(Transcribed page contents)
· · · · · · ·
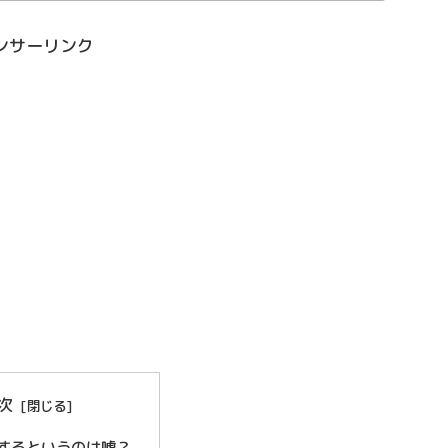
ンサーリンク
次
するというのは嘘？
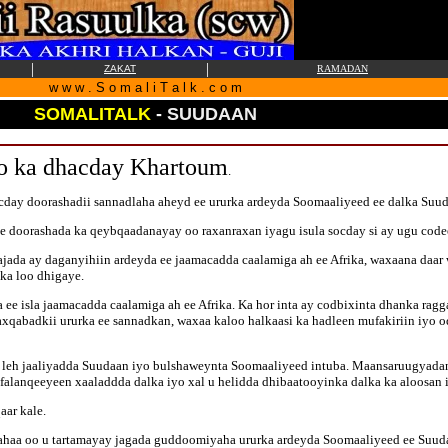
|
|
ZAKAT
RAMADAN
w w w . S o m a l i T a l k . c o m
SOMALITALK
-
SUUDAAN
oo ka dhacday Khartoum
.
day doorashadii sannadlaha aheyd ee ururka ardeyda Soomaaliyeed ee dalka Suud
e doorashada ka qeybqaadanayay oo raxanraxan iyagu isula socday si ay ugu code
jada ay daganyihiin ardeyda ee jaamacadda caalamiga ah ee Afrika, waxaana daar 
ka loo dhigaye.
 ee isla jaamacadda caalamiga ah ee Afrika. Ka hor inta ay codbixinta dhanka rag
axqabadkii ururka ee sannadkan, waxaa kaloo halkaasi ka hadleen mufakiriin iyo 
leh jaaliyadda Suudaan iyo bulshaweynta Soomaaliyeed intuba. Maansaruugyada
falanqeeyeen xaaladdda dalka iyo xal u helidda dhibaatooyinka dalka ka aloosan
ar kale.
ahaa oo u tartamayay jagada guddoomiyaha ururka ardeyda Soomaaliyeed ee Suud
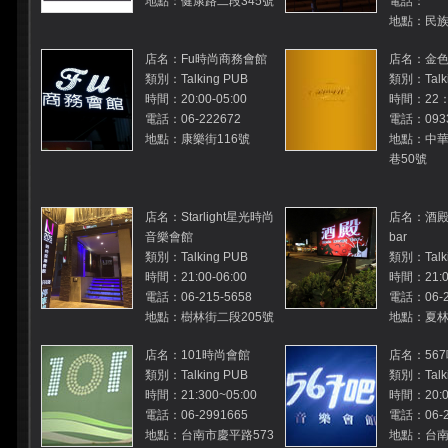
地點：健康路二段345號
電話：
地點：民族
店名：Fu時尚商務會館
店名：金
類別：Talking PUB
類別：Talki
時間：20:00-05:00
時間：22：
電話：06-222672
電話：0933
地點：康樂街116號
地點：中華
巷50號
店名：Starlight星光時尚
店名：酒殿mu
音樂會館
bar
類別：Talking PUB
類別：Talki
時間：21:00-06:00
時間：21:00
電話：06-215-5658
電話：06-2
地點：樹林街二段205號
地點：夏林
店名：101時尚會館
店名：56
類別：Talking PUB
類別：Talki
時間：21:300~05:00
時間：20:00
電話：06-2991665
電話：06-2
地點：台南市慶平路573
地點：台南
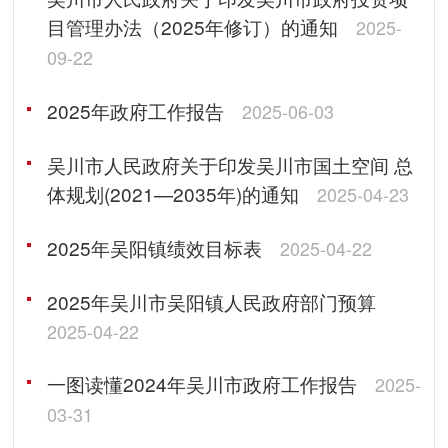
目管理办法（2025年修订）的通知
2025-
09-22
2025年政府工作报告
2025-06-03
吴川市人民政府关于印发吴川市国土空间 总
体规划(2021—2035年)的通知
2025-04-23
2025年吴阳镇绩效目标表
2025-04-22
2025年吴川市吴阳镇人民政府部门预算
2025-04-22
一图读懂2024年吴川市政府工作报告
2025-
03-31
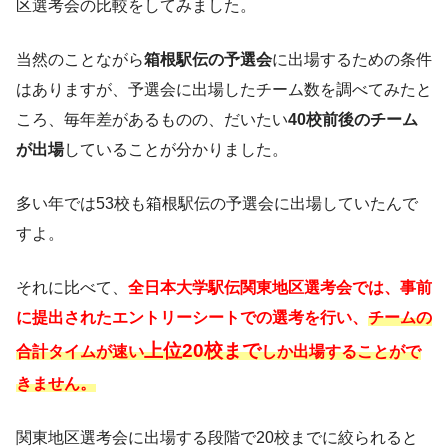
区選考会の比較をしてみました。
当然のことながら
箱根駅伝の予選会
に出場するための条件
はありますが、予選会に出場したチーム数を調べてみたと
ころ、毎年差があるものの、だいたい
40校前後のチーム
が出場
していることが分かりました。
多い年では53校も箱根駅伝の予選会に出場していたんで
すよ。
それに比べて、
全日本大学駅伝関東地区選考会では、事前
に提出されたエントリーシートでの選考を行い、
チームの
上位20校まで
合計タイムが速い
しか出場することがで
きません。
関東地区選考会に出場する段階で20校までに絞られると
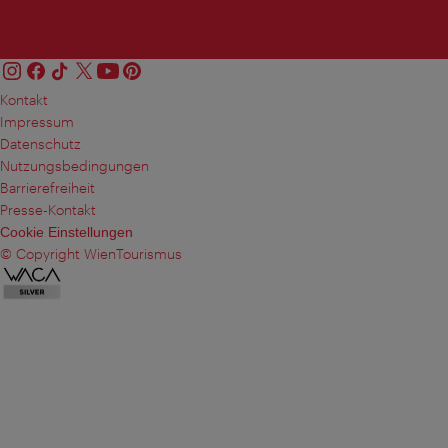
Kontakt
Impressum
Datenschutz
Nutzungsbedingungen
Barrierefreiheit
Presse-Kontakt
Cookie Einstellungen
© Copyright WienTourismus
· · · · · · ·
- [Aim of the task] Begin with the first line of the records and repeat every line up to the one with "e doorashada ka", counting that line too. Pictures are not part of the copy.

- [Task result]
ンサーリンク
次
するというのは嘘？
|
|
ZAKAT
RAMADAN
w w w . S o m a l i T a l k . c o m
SOMALITALK
-
SUUDAAN
oo ka dhacday Khartoum
.
day doorashadii sannadlaha aheyd ee ururka ardeyda Soomaaliyeed ee dalka Suud
e doorashada ka qeybqaadanayay oo raxanraxan iyagu isula socday si ay ugu code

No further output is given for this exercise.